## BEGIN Quoted passage
The eighth annual Mad Decent Block Party kicked off this year in Atlanta on July 31st. Since its first run, Mad Decent has grown massively, this year hitting 18 cities across the US and Canada. Attendees at any given stop can see five to ten acts for around $50 admission. While I can’t comment about any subsequent Block Parties, Atlanta’s stop, in the backyard of the Masquerade was just decent.
For the sake of relative objectivity, I’ll do my best to separate my assessment of Mad Decent from my criticisms of the venue that housed it. While one of the town’s most beloved venues, the Masquerade in Atlanta’s Old Fourth Ward district has been the site of my most unpleasant concert-going experiences. Nothing hideous, just some experiences with disagreeable staff and their no-funny-business attitude to live music, at least compared with similar spots. (I should mention that midway through the event, while standing near the entrance, I witnessed a troubling encounter: A Masquerade bouncer forcibly inserted his hand into the breast pocket of a young girl to get a second look at her ID, groping her for several seconds in the process. A fellow staff member did nothing to intervene and actually laughed.) The current site of the Masquerade has been sold to developers, but according to a representative, the venue will continue booking into 2016 and remain in Atlanta. Anyway…
About half the acts on the tour are signed to the Mad Decent label, founded by producer Diplo, of Major Lazer fame, while the other half tag along for the ride — many are relatively unknown but a few are festival headliners, like Tyler, the Creator and T-Pain. Diplo has built his Philadelphia-based label (with many thanks to the Block Parties) into a roster of almost 100 signees, many outside the country. He’s also helped bring certain international styles into the EDM consciousness. The festival is living proof of the melting pot that is mainstream electronic and hip-hop music, incorporating tropes from the past and present styles of electro, moombahton, dancehall, dubstep, trap, etc., etc. Still, Mad Decent Block Party couldn’t exactly be described as a showcase of musical prowess or innovation. But that’s not the point.
## END Quoted passage
## BEGIN Data lines
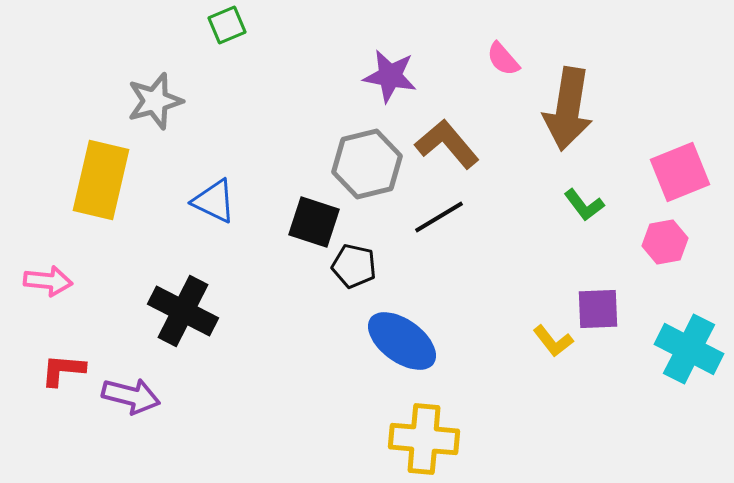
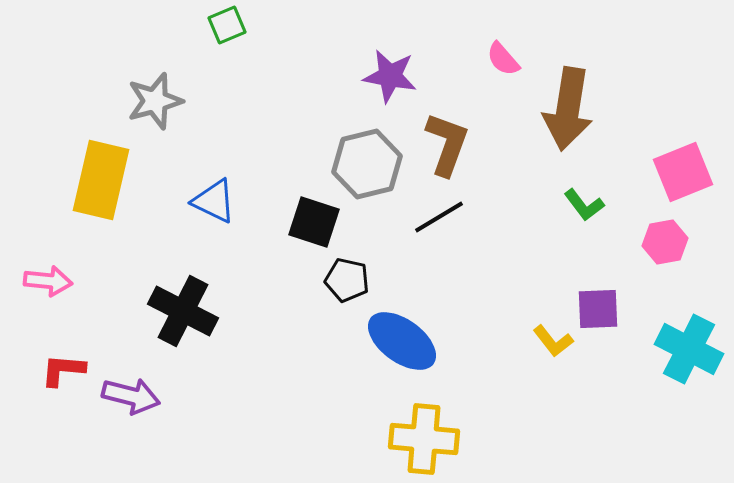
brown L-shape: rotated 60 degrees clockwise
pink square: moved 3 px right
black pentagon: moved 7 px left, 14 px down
## END Data lines
| Problems and tasks |
1. Answer these from the Mad Decent Block Party review:
(a) How many cities did the tour reach this year?
(b) In which Atlanta district is the Masquerade located?
(c) Who founded the Mad Decent label?
2. Reproduce a passage of the Mad Decent Block Party review word for word. Begin at the words "The eighth annual" and stop after "was just decent.".
3. Resume the Mad Decent Block Party review from the point where it ends.
The data plays no part in this work.

| Results of the tasks |
1.
(a) 18 cities across the US and Canada
(b) The Old Fourth Ward
(c) Producer Diplo

2.
The eighth annual Mad Decent Block Party kicked off this year in Atlanta on July 31st. Since its first run, Mad Decent has grown massively, this year hitting 18 cities across the US and Canada. Attendees at any given stop can see five to ten acts for around $50 admission. While I can’t comment about any subsequent Block Parties, Atlanta’s stop, in the backyard of the Masquerade was just decent.

3.
One of most commendable aspects of EDM culture is its trendy brand of self-expression. Mad Decent Block Party’s a time for being mostly naked (if you want to) or wearing full-body spandex (if you want to), a time for dancing wildly without analysis of the music (if you want to) or just standing there, kinda rubbing your pelvis on an adjacent body (if you want to). It’s pretty easy to fit in at these of events as long as you’re not dressing or behaving like a normal human. And fans lack pretension about the music because the performers do not have pretensions about it — just about their self-image. Truly, these performers know when not to put the “art” in “party”.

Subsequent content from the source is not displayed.